MONDAY'S CHILD IS DEAD

by James Elward

Pub Date: March 1st, 1995
ISBN: 0-7867-0130-7

Monday's child is fair of face, at least when she's the Classic Agency's model-on-the-make, Rena Varmont. But it's emphatically un- fair when Rena's found dead with her prospective roommate's address and phone number on a scrap of paper, and New York Homicide descends on that address—the West Side apartment of the roommate's uncle, retired history prof Horace Livsey. What has bemused ``Horsey'' (as his niece, struggling actress Ginny Karr, calls him) to do with Rena Varmont?
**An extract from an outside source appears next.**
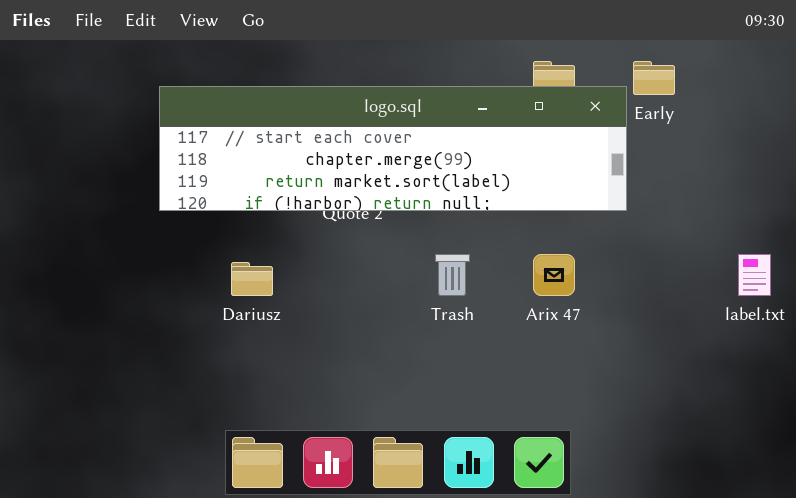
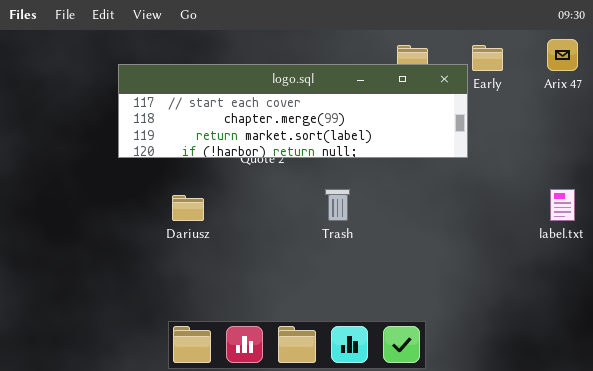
Arix 47: [533,254,575,296] -> [547,39,578,71], moved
Nothing—except that his scintillating, rapacious ex-wife, Zoe, the Countess Sirelli, is a major player in New York's fashion scene. It's through her that farm-fresh Ginny and her uncle get entangled with such specimens as designer Jean-Claude Franchard and Celeste Lanier, hungry editor-designate of Elegant. But Horsey and Ginny, who's being tentatively romanced by trainee-prosecutor Mark Franklin, are assured of major-player status anyway the moment Franchard's deliveryman, Paco Navarez (about to be arrested as the police suspect), drops off, at Rena's final request, a portfolio of her pictures taken by Horsey's old acquaintance Axel Gruen, a photographer who's headed for trouble himself. Innuendo aside (what does Rena's murder have to do with the fatal car crash of Classic model Diane Chaumet five years ago?), Elward (Ask for Nothing More, 1984, etc.) provides precious little action before the big leather- fashion finale (``Women's clothes and men's whips''): It's not till afterwards that the real dirt starts to come out. As appealingly amateurish as Mark Franklin—all those dazzling last-minute revelations—but not quite ready for the big time.